Large-scale gene losses after WGD events and different nucleotide substitution rates make it difficult to distinguish duplicate pairs from specific WGD events when only Ks distributions are used. To determine the expansion patterns of AmWRKYs resulting from the two most recent WGD events (called α and β), we performed a phylogenetic analysis to reconstruct a species tree and gene trees of each WRKY homologous gene group (Supplementary Fig. S8). We integrated all syntenic duplicates related to WRKY genes in A. marina generated by the two recent WGD events and assigned them to eight four-copy, 11 three-copy, and 19 two-copy groups (see the Materials and methods section). Considering A. marina undergoing a lineage-specific α-WGD and sharing a slightly earlier β-WGD event with E. guttata, we reconstructed the gene tree of each different-copy group with corresponding orthologues from E. guttata and A. thaliana to distinguish AmWRKYs derived from the two different WGD events (Supplementary Fig. S8). We inferred that duplicates in the four-copy group were generated by the two WGD events and were completely retained, and that the two WGD events also resulted in the generation of duplicates in the three-copy group with a one-copy loss. In the two-copy groups, 13 duplicate pairs were generated by the α-WGD event, while six pairs were generated by the β-WGD event (Fig. 4A). In addition, we found that seven duplicates lost WRKY domains, all of which were generated by the α-WGD event. Integrating Ks-base and phylogenetic approaches, we ultimately identified 33 AmWRKY pairs generated by the α-WGD event and 53 AmWRKY pairs generated by the β-WGD event. Taken together, these results suggested that the expansion of WRKYs in Avicennia was a dynamic process and that WGD events played a critical role.

Fig. 4
figure 4

Duplication and expression patterns of AmWRKY genes. A Chromosomal distribution and relationships of AmWRKY genes. Each linking line in the circle centre connects a pair of AmWRKY genes generated by two recent WGD events. The blue lines indicate the Avicennia lineage-specific WGD (α-WGD) event, while the red lines indicate a slightly earlier recent WGD (β-WGD) event. The circular track presents the 28 chromosomes with AmWRKY genes. The approximate distribution of each AmWRKY gene is marked on the circular track. The AmWRKY gene names with blue colours indicate high-confidence WRKY genes. The number on the inner track indicates the chromosome number. B Venn diagram of differentially expressed WGD-retained AmWRKY pairs among the three salinity conditions. The orange and blue numbers indicate counts of AmWRKY pairs generated by β-WGD and α-WGD events, respectively. C Expression patterns of WGD-retained AmWRKY genes in root tissue across salinity conditions. The solid squares represent upregulation, solid triangles represent downregulation, and hollow squares represent no significant difference in expression. Continuous genes with the same greyscale colour are paralogues generated as a result of the two recent WGD events

Expression divergence of two WGD-retained AmWRKY genes

Considering that multiple alignments could affect the accuracy of the expression patterns of the WRKY gene family members, we first evaluated genetic divergence among the 109 AmWRKYs (see Materials and methods). We found that the genetic divergence of these AmWRKY gene pairs was greater than 0.158, and the number of mismatches in all the sliding windows (window size = 99 bp) across gene pairs was never less than four base pairs (Supplementary Fig. S9). These results indicated that multiple alignments of RNA sequencing (RNA-seq) reads would not have had any effect on the expression of these AmWRKY genes.

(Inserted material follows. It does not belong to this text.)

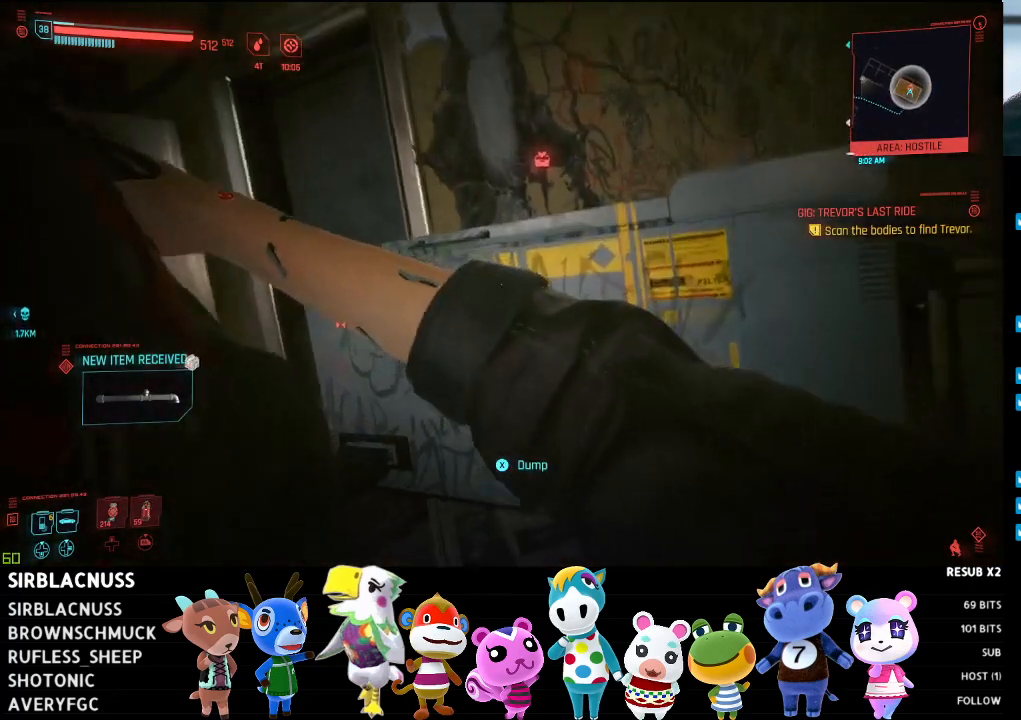
{"buttons": [], "left_stick": "center", "right_stick": "center", "events": [[283, "left_stick", "center"], [283, "right_stick", "center"], [433, "X", "down"], [500, "X", "up"]]}
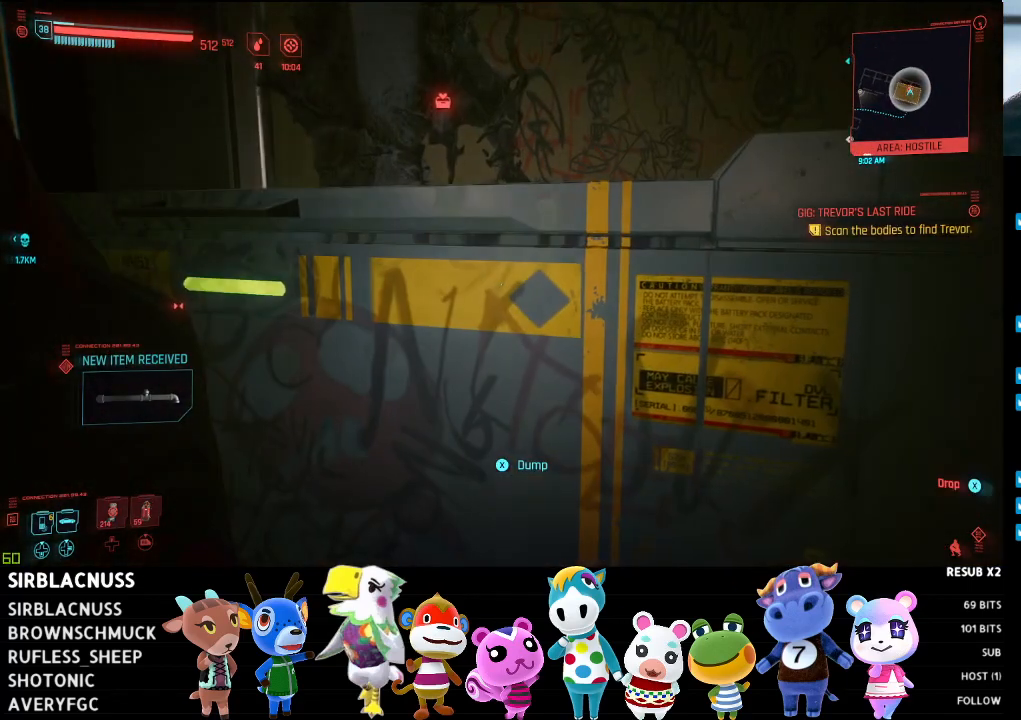
{"buttons": [], "left_stick": "center", "right_stick": "center", "events": []}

The differentiation of retained genes reduces gene redundancy and provides a primary genetic foundation for adaptive evolution. Paralogous AmWRKY pairs exhibited greater genetic divergence (Supplementary Fig. S9), indicating sequence differentiation. In addition to sequence divergence, expression divergence is also important. Therefore, we performed an exact conditional test to investigate the expression divergence of retained AmWRKY pairs derived from α-WGD and β-WGD events based on transcriptomic data under different salinity conditions (see Materials and methods). As shown in Fig. 4B, we identified 58, 50 and 60 retained AmWRKY pairs that were differentially expressed across three different conditions. Moreover, 42 (79.25%) β-WGD-retained AmWRKY pairs and 27 (81.82%) α-WGD-retained AmWRKY pairs were differentially expressed in at least one condition, while 42 AmWRKY pairs were differentially expressed across all three conditions. The Ka/Ks ratios of the AmWRKY pairs generated by the α-WGD (mean = 0.339) and β-WGD (mean = 0.293) events were higher than those of all the paralogous genes generated from the two recent WGD events (mean = 0.248). These results showed that most duplicated AmWRKYs have evolved under relaxed purifying selection. The results of expression divergence and the Ka/Ks ratio data suggested the potential neo- and sub-functionalization of these AmWRKYs under relaxation of purifying selection occurring after the WGD events.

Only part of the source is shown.